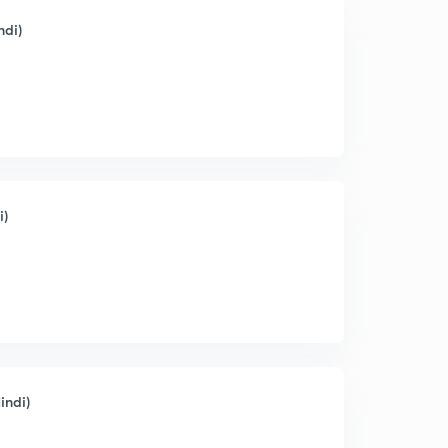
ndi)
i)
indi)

------------

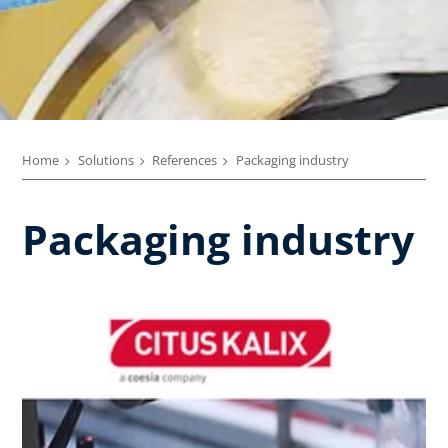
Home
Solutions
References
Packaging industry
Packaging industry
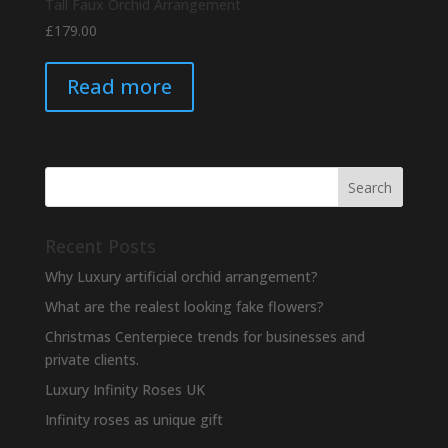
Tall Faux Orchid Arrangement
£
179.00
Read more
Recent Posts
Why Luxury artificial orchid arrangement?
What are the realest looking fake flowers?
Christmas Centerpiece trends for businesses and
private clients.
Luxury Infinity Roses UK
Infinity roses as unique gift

------------

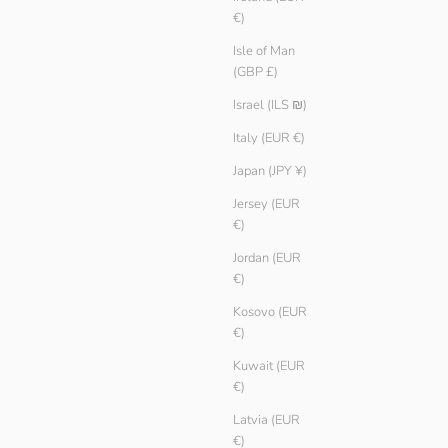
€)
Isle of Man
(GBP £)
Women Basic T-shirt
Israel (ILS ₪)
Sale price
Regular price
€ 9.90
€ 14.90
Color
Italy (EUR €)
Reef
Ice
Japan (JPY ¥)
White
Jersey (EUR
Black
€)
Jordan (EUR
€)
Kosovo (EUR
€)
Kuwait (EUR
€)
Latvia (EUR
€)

------------

From the records above, copy only the lines starting with the line that holds "private clients." and going on through the line that holds "Infinity roses as unique gift", exactly as written.

private clients.
Luxury Infinity Roses UK
Infinity roses as unique gift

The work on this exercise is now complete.